* _PROMPT_:
Once you find the line with "1. You'll first" in the entries below, return exactly every line from it through the line with "6. This template".

* _Stored data_:
⁂

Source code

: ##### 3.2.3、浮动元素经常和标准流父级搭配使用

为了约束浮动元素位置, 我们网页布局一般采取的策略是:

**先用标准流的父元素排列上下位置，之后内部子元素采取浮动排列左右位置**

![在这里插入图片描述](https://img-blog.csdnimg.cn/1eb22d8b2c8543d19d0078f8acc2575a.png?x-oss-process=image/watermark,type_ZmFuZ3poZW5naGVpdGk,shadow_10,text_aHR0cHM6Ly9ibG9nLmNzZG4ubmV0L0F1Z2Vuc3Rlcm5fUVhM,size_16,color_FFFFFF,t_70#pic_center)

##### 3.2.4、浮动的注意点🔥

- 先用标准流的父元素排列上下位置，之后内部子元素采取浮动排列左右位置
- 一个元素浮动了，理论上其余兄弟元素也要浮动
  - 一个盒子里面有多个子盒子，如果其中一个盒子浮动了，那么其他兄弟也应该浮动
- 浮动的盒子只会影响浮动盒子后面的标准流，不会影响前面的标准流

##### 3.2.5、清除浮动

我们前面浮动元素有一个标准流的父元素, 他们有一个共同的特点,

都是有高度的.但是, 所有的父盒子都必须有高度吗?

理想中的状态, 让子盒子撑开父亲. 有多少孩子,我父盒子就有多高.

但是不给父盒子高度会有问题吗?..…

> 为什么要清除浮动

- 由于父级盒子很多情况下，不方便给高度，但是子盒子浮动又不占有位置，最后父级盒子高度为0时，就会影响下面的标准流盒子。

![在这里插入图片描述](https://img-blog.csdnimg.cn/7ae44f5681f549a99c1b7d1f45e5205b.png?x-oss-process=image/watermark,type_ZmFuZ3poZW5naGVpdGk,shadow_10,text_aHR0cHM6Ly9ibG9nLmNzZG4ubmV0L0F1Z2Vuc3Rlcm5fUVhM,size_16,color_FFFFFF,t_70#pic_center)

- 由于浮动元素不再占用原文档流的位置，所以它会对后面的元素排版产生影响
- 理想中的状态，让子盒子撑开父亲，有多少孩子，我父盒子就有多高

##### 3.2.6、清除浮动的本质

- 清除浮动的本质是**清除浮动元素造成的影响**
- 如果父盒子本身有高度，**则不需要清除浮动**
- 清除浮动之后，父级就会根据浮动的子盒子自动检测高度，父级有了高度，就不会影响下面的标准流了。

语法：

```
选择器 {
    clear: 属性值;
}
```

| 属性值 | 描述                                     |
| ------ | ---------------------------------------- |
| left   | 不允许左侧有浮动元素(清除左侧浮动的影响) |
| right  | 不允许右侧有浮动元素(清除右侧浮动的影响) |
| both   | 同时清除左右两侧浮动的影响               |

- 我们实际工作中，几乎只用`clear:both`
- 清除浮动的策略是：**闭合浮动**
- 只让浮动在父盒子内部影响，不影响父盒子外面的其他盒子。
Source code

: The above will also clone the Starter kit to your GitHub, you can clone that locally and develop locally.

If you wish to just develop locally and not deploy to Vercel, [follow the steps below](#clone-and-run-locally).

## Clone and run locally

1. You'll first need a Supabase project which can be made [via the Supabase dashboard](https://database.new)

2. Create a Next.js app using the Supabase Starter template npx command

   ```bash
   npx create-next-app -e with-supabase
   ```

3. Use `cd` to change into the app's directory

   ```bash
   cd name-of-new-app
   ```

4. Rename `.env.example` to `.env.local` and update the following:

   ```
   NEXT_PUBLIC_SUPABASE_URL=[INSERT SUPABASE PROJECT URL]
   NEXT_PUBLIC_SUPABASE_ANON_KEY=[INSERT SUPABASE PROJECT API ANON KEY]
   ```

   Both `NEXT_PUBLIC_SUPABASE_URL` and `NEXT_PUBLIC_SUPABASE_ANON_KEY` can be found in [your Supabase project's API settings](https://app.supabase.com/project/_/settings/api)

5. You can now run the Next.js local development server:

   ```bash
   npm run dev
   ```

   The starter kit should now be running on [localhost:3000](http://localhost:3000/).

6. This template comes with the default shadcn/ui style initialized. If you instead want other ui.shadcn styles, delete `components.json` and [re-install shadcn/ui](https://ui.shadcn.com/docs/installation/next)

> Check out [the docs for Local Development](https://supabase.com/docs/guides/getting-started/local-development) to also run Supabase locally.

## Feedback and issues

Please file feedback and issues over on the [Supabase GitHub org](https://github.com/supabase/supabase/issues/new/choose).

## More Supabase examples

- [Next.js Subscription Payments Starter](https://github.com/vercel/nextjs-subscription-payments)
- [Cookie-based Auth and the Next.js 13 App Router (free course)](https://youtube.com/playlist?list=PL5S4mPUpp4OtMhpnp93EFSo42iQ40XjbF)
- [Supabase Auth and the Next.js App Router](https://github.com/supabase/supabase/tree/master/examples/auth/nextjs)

⁂

* _ANSWER BOX_:
1. You'll first need a Supabase project which can be made [via the Supabase dashboard](https://database.new)

2. Create a Next.js app using the Supabase Starter template npx command

   ```bash
   npx create-next-app -e with-supabase
   ```

3. Use `cd` to change into the app's directory

   ```bash
   cd name-of-new-app
   ```

4. Rename `.env.example` to `.env.local` and update the following:

   ```
   NEXT_PUBLIC_SUPABASE_URL=[INSERT SUPABASE PROJECT URL]
   NEXT_PUBLIC_SUPABASE_ANON_KEY=[INSERT SUPABASE PROJECT API ANON KEY]
   ```

   Both `NEXT_PUBLIC_SUPABASE_URL` and `NEXT_PUBLIC_SUPABASE_ANON_KEY` can be found in [your Supabase project's API settings](https://app.supabase.com/project/_/settings/api)

5. You can now run the Next.js local development server:

   ```bash
   npm run dev
   ```

   The starter kit should now be running on [localhost:3000](http://localhost:3000/).

6. This template comes with the default shadcn/ui style initialized. If you instead want other ui.shadcn styles, delete `components.json` and [re-install shadcn/ui](https://ui.shadcn.com/docs/installation/next)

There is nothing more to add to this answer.